At their age, an open ended barn should be enough protection.  Keep in mind if you get the ram you'll need to separate him from the ewes, and it's best to have a buddy for him because sole sheep get lonely and miserable.


----------



## secuono (Apr 22, 2011)

Not sure if they are, I just know they 'can be sold now as bottle babies' if I wanted them now. 
I'm guessing pulling them would be kind of mean. Would they be even more stand offish at weaning age if that's when I got them? Or would they be young enough to still at least be somewhat tame and curious?


----------



## Bossroo (Apr 22, 2011)

If they are a month old, and the owner/ seller says that they " can be sold as bottle babies".  He/ she has no idea about bottle raising a bottle lamb. Best chance of bottle raising a lamb is when the lamb is a new born, next would be just a couple of days old if mamma died or refused to nurse it. Any lamb older than that would absolutely refuse to nurse on a bottle untill it is so hungry that it will finally do so, but the great majority will not and may die at worst. If the lamb will eat grass and grain, it will survive but fail to thrive as it needs the rich mamma milk for proper nutrition. Since it will lack proper nurishment, it will be more prone to desease and parasite attacks and may grow at a very slow rate  at best. If it was me, I would run from this venture. Or,  let mamma raise the lambs to weaning age of at least 3 1/2 months minimum, 5 months would be much better. Good luck !


----------



## aggieterpkatie (Apr 22, 2011)

Yep, I agree with Bossroo.  "Can be sold as bottle babies" means the lambs would be pulled from the ewes and they'd be hard as hell to get on a bottle.  And lambs never do as well (that I've seen) as bottle babies as goats do, so I'd never intentionally buy a lamb that has been pulled for no reason other than for a bottle baby.  

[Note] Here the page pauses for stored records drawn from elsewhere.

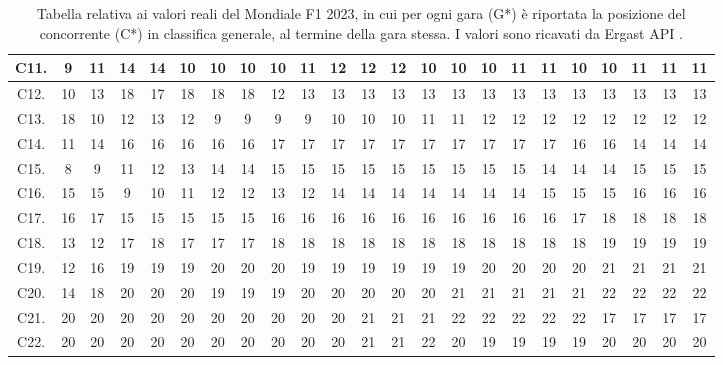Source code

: \documentclass[12pt,a4paper,openright,twoside]{book}
\begin{document}
\begin{table}[H]
{\begin{tabular}{|c|c|c|c|c|c|c|c|c|c|c|c|c|c|c|c|c|c|c|c|c|c|c|}
    C11. & 9 & 11 & 14 & 14 & 10 & 10 & 10 & 10 & 11 & 12 & 12 & 12 & 10 & 10 & 10 & 11 & 11 & 10 & 10 & 11 & 11 & 11 \\ \hline
    C12. & 10 & 13 & 18 & 17 & 18 & 18 & 18 & 12 & 13 & 13 & 13 & 13 & 13 & 13 & 13 & 13 & 13 & 13 & 13 & 13 & 13 & 13 \\ \hline
    C13. & 18 & 10 & 12 & 13 & 12 & 9 & 9 & 9 & 9 & 10 & 10 & 10 & 11 & 11 & 12 & 12 & 12 & 12 & 12 & 12 & 12 & 12 \\ \hline
    C14. & 11 & 14 & 16 & 16 & 16 & 16 & 16 & 17 & 17 & 17 & 17 & 17 & 17 & 17 & 17 & 17 & 17 & 16 & 16 & 14 & 14 & 14 \\ \hline
    C15. & 8 & 9 & 11 & 12 & 13 & 14 & 14 & 15 & 15 & 15 & 15 & 15 & 15 & 15 & 15 & 15 & 14 & 14 & 14 & 15 & 15 & 15 \\ \hline
    C16. & 15 & 15 & 9 & 10 & 11 & 12 & 12 & 13 & 12 & 14 & 14 & 14 & 14 & 14 & 14 & 14 & 15 & 15 & 15 & 16 & 16 & 16 \\ \hline
    C17. & 16 & 17 & 15 & 15 & 15 & 15 & 15 & 16 & 16 & 16 & 16 & 16 & 16 & 16 & 16 & 16 & 16 & 17 & 18 & 18 & 18 & 18 \\ \hline
    C18. & 13 & 12 & 17 & 18 & 17 & 17 & 17 & 18 & 18 & 18 & 18 & 18 & 18 & 18 & 18 & 18 & 18 & 18 & 19 & 19 & 19 & 19 \\ \hline
    C19. & 12 & 16 & 19 & 19 & 19 & 20 & 20 & 20 & 19 & 19 & 19 & 19 & 19 & 19 & 20 & 20 & 20 & 20 & 21 & 21 & 21 & 21 \\ \hline
    C20. & 14 & 18 & 20 & 20 & 20 & 19 & 19 & 19 & 20 & 20 & 20 & 20 & 20 & 21 & 21 & 21 & 21 & 21 & 22 & 22 & 22 & 22 \\ \hline
    C21. & 20 & 20 & 20 & 20 & 20 & 20 & 20 & 20 & 20 & 20 & 21 & 21 & 21 & 22 & 22 & 22 & 22 & 22 & 17 & 17 & 17 & 17 \\ \hline
    C22. & 20 & 20 & 20 & 20 & 20 & 20 & 20 & 20 & 20 & 20 & 21 & 21 & 22 & 20 & 19 & 19 & 19 & 19 & 20 & 20 & 20 & 20 \\ \hline
    \end{tabular}}
    \endgroup

    \caption{Tabella relativa ai valori reali del Mondiale F1 2023, in cui per ogni gara (G*)  è riportata la posizione del concorrente (C*) in classifica generale, al termine della gara stessa.
    I valori sono ricavati da Ergast API .}
    \label{table:classifichegeneralireali2023tabella}
\end{table}
\end{document}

I'd wait until weaning.  IMO, weaning at 8 weeks is fine.  By 8 weeks their rumens are functioning well and they do just fine being weaned. Weaning later is fine too, but if you want to get them early to get them tamed down, 8 weeks is a good time to wean.  I'd ask they owners to keep them for at least 1 week after weaning since weaning is stressful enough without throwing in moving lambs to a new place/new food/new everything.


----------



## secuono (Apr 22, 2011)

Alright, I'll stick with me original plan to wait until they are weaned. Thanks.


----------